**DATASET RECORDS:**
--- START ---
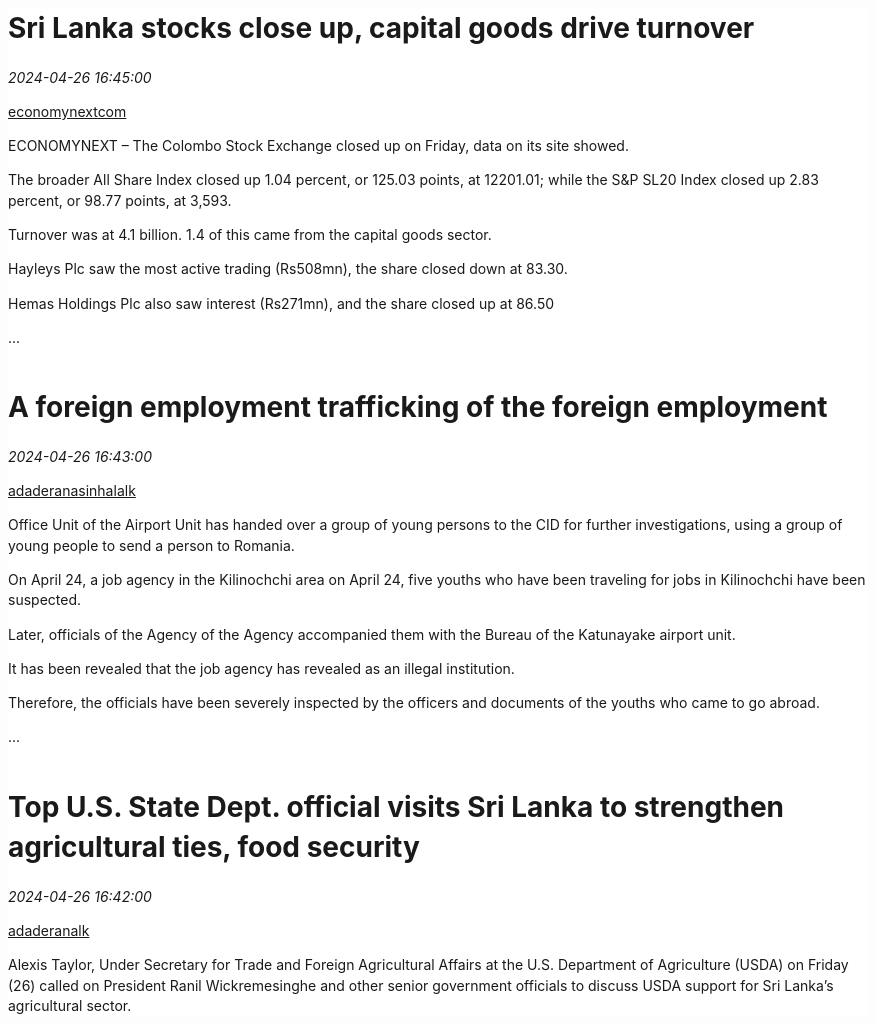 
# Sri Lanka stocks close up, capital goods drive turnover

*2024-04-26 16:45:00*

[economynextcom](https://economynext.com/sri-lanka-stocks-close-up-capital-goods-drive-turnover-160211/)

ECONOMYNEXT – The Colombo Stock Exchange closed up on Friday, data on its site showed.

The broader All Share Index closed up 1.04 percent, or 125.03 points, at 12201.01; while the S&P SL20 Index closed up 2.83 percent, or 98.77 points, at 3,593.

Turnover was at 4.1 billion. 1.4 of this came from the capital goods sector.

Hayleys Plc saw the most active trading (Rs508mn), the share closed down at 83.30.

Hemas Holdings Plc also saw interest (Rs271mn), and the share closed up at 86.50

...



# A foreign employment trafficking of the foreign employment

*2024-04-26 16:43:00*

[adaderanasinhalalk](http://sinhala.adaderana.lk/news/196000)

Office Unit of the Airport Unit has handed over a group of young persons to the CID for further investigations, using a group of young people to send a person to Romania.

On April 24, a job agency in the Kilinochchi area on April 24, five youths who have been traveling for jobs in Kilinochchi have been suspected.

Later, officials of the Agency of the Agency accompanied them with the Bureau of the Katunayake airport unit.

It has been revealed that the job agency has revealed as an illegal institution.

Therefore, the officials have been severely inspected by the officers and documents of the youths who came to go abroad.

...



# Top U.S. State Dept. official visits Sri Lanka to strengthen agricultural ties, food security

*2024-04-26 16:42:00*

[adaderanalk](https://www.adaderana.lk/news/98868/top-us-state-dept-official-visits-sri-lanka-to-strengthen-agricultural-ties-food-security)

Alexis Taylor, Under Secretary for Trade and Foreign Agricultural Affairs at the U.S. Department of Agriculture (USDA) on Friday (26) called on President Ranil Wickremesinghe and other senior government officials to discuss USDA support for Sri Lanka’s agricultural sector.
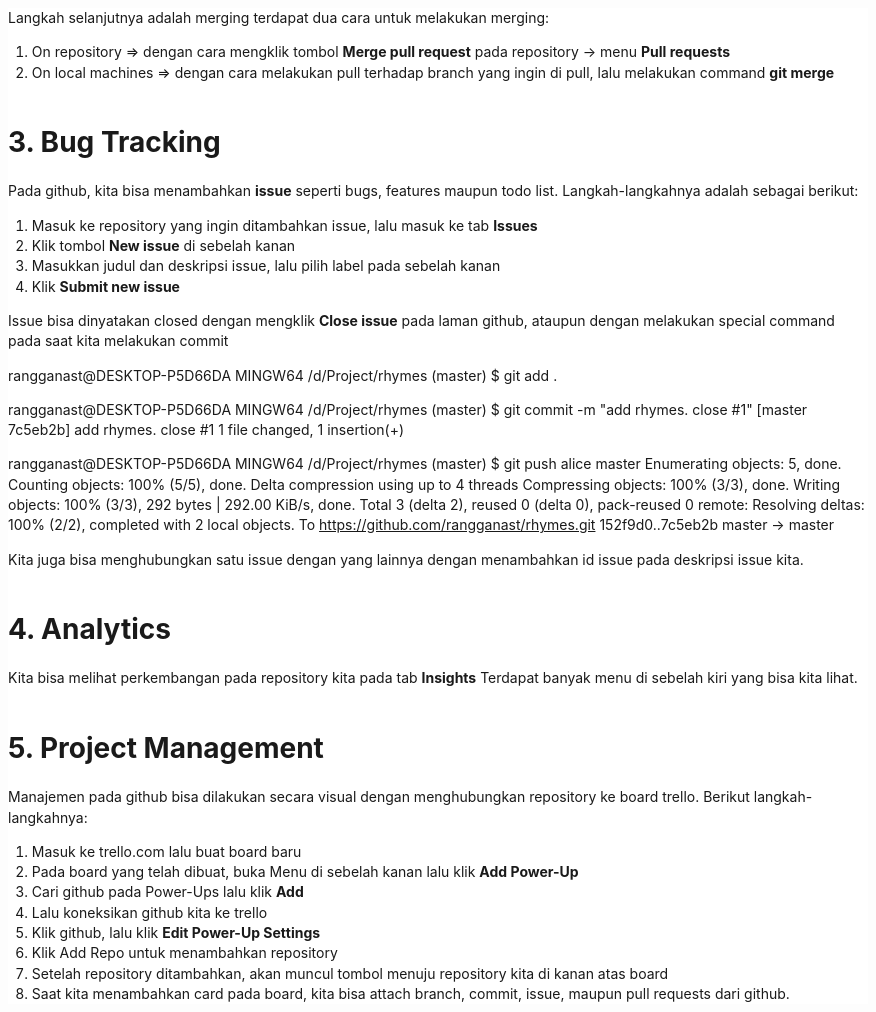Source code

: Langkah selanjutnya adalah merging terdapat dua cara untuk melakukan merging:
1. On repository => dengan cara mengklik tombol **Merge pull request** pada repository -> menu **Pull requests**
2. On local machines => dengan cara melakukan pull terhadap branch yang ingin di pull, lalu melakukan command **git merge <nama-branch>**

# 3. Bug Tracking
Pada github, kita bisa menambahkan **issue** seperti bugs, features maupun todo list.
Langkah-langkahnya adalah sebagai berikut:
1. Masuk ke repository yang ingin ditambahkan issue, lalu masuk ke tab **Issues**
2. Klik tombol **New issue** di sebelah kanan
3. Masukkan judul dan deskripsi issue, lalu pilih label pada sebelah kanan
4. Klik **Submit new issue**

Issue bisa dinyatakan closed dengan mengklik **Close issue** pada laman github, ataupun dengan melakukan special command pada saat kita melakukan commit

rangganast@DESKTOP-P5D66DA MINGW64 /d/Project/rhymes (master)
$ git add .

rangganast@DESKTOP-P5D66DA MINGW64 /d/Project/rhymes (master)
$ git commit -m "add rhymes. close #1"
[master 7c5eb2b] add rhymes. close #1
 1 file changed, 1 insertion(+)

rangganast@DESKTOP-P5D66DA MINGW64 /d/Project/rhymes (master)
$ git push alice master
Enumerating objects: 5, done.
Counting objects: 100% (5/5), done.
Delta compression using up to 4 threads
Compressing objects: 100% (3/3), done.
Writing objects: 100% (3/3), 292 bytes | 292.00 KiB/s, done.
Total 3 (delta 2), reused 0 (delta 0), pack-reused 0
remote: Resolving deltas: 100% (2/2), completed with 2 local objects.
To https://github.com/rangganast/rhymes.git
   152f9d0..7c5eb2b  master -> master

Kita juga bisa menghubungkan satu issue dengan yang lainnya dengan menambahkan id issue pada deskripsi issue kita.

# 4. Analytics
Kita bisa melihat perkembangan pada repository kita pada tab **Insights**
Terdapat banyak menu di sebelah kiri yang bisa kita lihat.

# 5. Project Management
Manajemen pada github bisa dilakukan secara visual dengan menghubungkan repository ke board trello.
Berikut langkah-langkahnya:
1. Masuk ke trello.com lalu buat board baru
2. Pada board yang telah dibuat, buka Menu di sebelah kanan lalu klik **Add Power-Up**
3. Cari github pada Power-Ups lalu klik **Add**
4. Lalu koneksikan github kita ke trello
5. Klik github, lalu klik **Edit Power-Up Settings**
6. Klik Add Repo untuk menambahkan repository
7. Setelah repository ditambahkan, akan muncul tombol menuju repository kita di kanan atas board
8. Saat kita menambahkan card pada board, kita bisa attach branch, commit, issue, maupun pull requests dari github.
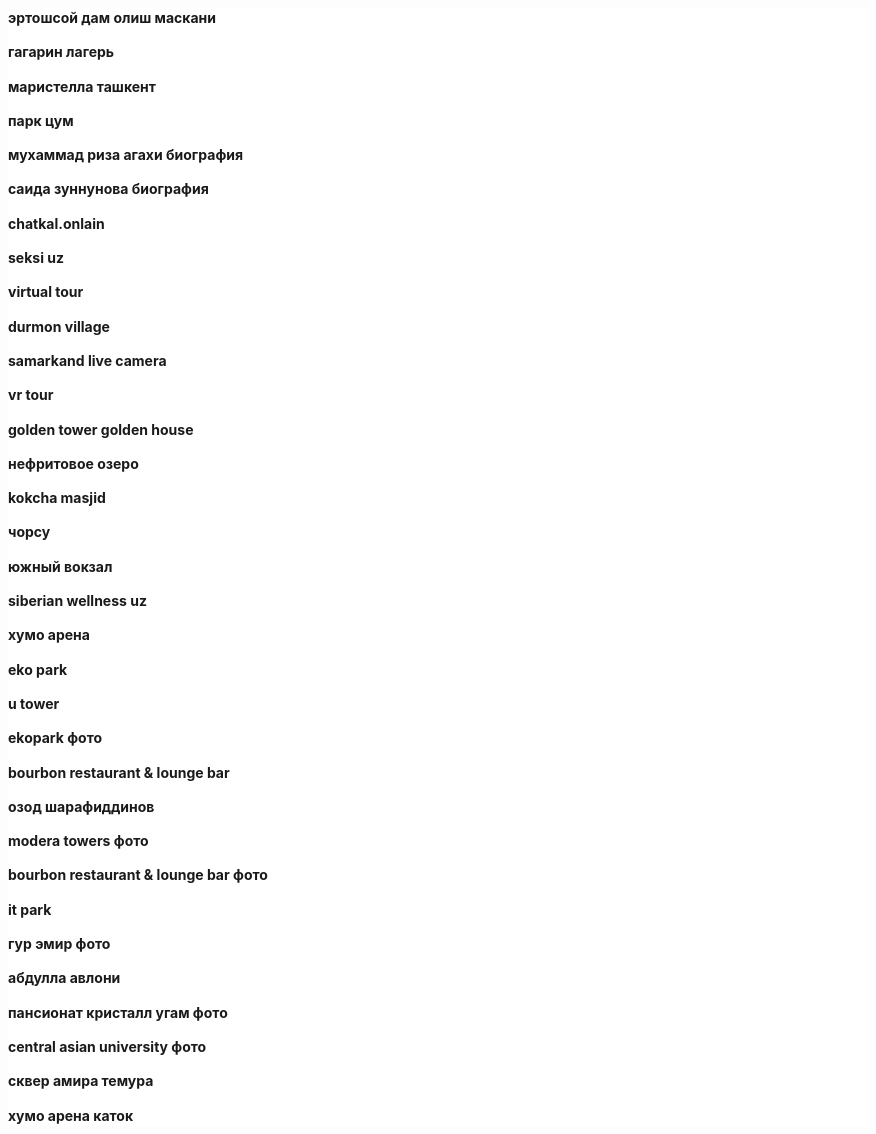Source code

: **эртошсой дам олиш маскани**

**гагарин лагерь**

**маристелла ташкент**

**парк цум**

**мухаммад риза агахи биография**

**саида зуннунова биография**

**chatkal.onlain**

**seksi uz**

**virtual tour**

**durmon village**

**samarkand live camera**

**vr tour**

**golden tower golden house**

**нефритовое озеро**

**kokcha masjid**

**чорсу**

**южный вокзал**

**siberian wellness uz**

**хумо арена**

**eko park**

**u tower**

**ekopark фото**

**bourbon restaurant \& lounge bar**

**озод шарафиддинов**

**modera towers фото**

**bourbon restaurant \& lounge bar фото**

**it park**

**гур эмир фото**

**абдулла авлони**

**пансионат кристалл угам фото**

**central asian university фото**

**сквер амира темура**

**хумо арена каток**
--- END ---
**TASK OBJECTIVE:** Gather and copy every line of the data in which the string "stocks" is found.

**RESULT BELOW:**
# Sri Lanka stocks close up, capital goods drive turnover
[economynextcom](https://economynext.com/sri-lanka-stocks-close-up-capital-goods-drive-turnover-160211/)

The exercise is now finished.